▶ ASSIGNED TASK:
What is needed is an exact copy of the entries below, with the pictures left out.

▶ RECORDS TO USE:

::::::::::

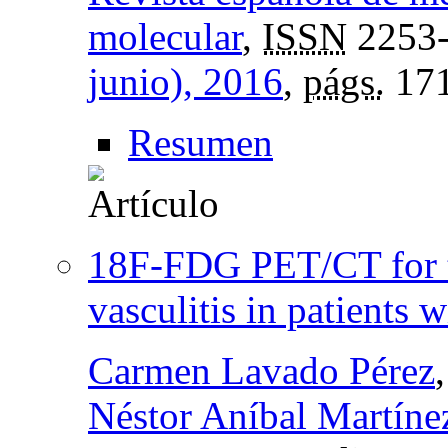
molecular
,
ISSN
2253
junio), 2016
,
págs.
171
Resumen
18F-FDG PET/CT for th
vasculitis in patients
Carmen Lavado Pérez
Néstor Aníbal Martín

::::::::::

▶ EXERCISE RESPONSE:
molecular
,
ISSN
2253
junio), 2016
,
págs.
171
Resumen
18F-FDG PET/CT for th
vasculitis in patients
Carmen Lavado Pérez
Néstor Aníbal Martín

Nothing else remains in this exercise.